課題: ポリオールに関する提示文のうち、「高分子ポリオールとしては、M」から始まり「ット酸)等]等が挙げられる。」で終わる部分を一字も変えずに書き写せ。

提示文:
高分子ポリオールとしては、Mn1,000〜8,000、例えば前記(i)低分子ポリオール、(ii)多価フェノールおよび(iii)低分子アミンのAO(前記のもの)および/またはラクトン(C4〜15)付加物、および(i)とポリカルボン酸の(重)縮合物(ポリエステルポリオール)等のポリオールが挙げられる。これらの高分子ポリオールは、単独で、または併用して使用することができる。
【0017】
上記ラクトン(C4〜15)としては、例えばδ−バレロラクトン 、β−メチル−δ−バレロラクトン 、ε−カプロラクトン 、α−メチル−ε−カプロラクトン 、β−メチル−ε−カプロラクトン 、γ−メチル−ε−カプロラクトン 、β,δ−ジメチル−ε−カプロラクトン 、3,3,5−トリメチル−ε−カプロラクトン 、エナントラクトン、ドデカノラクトン等が挙げられる。
【0018】
上記ポリカルボン酸としては、ジカルボン酸〔脂肪族ジカルボン酸[C2〜30、例え
ばシュウ酸、コハク酸、アジピン酸、セバシン酸、ドデセニルコハク酸、アゼライン酸、セバシン酸、ドデカンジカルボン酸、オクタデカンジカルボン酸、マレイン酸、フマール酸、ダイマー酸、アルケニルコハク酸(ドデセニルコハク酸、ペンタデセニルコハク酸、オクタデセニルコハク酸等)、アルキルコハク酸(デシルコハク酸、ドデシルコハク酸、オクタデシルコハク酸等)]、芳香族ジカルボン酸(C8〜20、例えばフタル酸、イソフタル酸、テレフタル酸、ナフタレンジカルボン酸)]等〕;3価またはそれ以上のポリカルボン酸[脂肪族トリカルボン酸(C6〜20、例えばトリカルバリル酸、ヘキサントリカルボン酸)、芳香族トリ−およびテトラカルボン酸(C9〜12、例えばトリメリット酸、ピロメリット酸)等]等が挙げられる。
【0019】
低分子ポリオールとしては、前記(i)および、前記(i)、(ii)および(iii)のAO(前記のもの)および/またはラクトン(前記のもの)付加物、および前記ポリエステルポリオール等のポリオール(Mn1,000未満)が挙げられる。これらの低分子ポリオールは、単独で、または併用して使用することができる。
【0020】
ポリオール成分(a)中の(a1)の割合は、後述するミラブルウレタンゴムの機械強度およびゴム弾性、柔軟性の観点から好ましくは5〜95重量%、さらに好ましくは10〜90重量%である。
【0021】
イソシアネート成分(b)には、以下のポリ(n=2〜3、好ましくは2)イソシアネートが含まれる。

提供レコード:

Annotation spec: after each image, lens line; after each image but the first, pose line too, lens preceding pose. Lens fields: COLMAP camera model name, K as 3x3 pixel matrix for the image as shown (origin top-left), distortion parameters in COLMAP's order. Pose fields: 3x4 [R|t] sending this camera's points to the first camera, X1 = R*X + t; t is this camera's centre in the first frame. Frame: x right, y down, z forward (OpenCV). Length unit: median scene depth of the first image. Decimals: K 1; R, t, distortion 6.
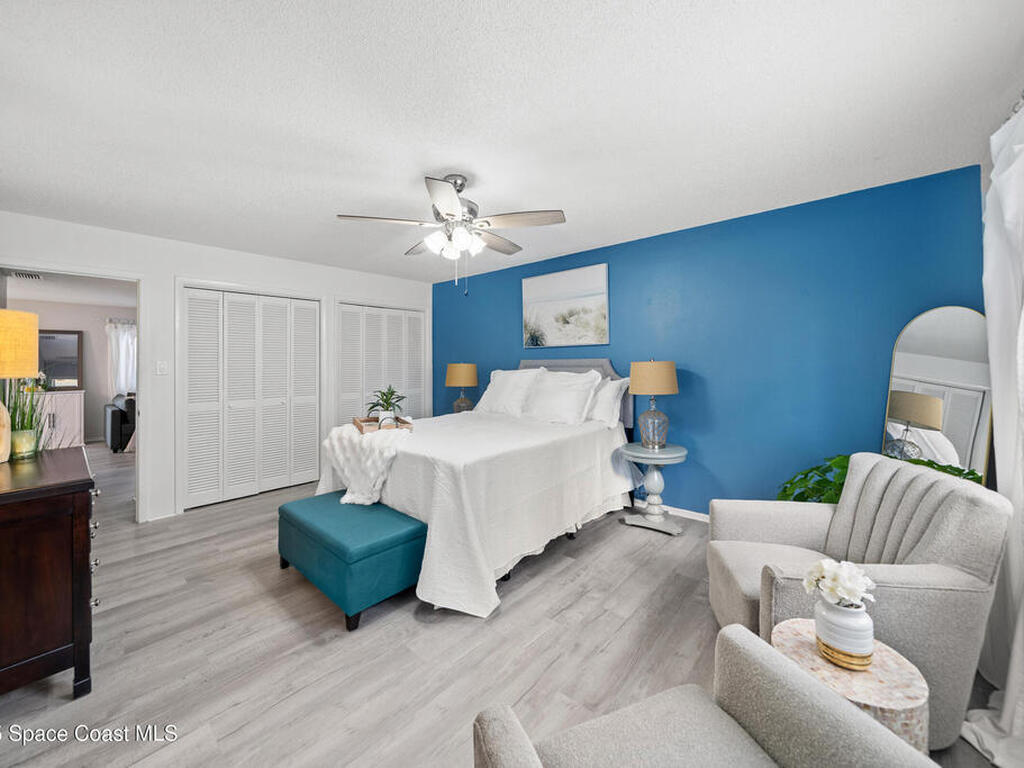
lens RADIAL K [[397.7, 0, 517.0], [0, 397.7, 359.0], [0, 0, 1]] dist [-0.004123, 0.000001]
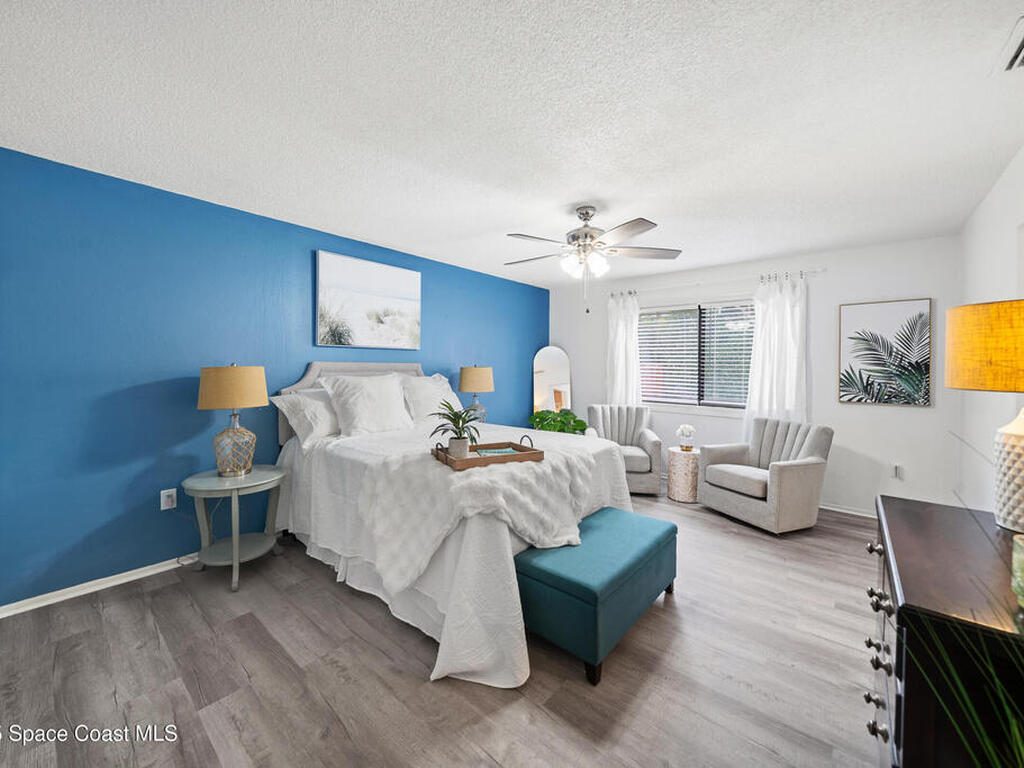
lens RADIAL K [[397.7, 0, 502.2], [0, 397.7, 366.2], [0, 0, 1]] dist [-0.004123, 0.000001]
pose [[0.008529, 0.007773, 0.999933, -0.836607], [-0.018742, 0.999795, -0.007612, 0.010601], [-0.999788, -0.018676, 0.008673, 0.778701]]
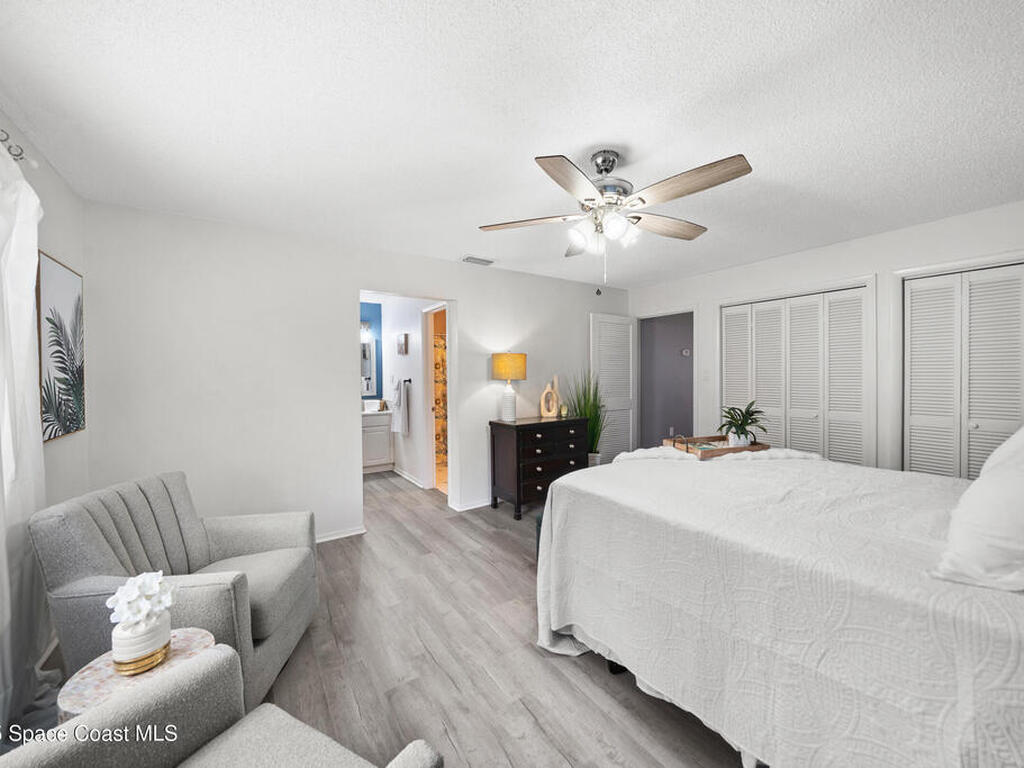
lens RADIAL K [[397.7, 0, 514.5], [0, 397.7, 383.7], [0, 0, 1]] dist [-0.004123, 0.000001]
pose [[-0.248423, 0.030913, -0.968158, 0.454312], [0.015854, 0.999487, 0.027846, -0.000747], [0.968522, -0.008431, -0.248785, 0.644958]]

解答:
高分子ポリオールとしては、Mn1,000〜8,000、例えば前記(i)低分子ポリオール、(ii)多価フェノールおよび(iii)低分子アミンのAO(前記のもの)および/またはラクトン(C4〜15)付加物、および(i)とポリカルボン酸の(重)縮合物(ポリエステルポリオール)等のポリオールが挙げられる。これらの高分子ポリオールは、単独で、または併用して使用することができる。
【0017】
上記ラクトン(C4〜15)としては、例えばδ−バレロラクトン 、β−メチル−δ−バレロラクトン 、ε−カプロラクトン 、α−メチル−ε−カプロラクトン 、β−メチル−ε−カプロラクトン 、γ−メチル−ε−カプロラクトン 、β,δ−ジメチル−ε−カプロラクトン 、3,3,5−トリメチル−ε−カプロラクトン 、エナントラクトン、ドデカノラクトン等が挙げられる。
【0018】
上記ポリカルボン酸としては、ジカルボン酸〔脂肪族ジカルボン酸[C2〜30、例え
ばシュウ酸、コハク酸、アジピン酸、セバシン酸、ドデセニルコハク酸、アゼライン酸、セバシン酸、ドデカンジカルボン酸、オクタデカンジカルボン酸、マレイン酸、フマール酸、ダイマー酸、アルケニルコハク酸(ドデセニルコハク酸、ペンタデセニルコハク酸、オクタデセニルコハク酸等)、アルキルコハク酸(デシルコハク酸、ドデシルコハク酸、オクタデシルコハク酸等)]、芳香族ジカルボン酸(C8〜20、例えばフタル酸、イソフタル酸、テレフタル酸、ナフタレンジカルボン酸)]等〕;3価またはそれ以上のポリカルボン酸[脂肪族トリカルボン酸(C6〜20、例えばトリカルバリル酸、ヘキサントリカルボン酸)、芳香族トリ−およびテトラカルボン酸(C9〜12、例えばトリメリット酸、ピロメリット酸)等]等が挙げられる。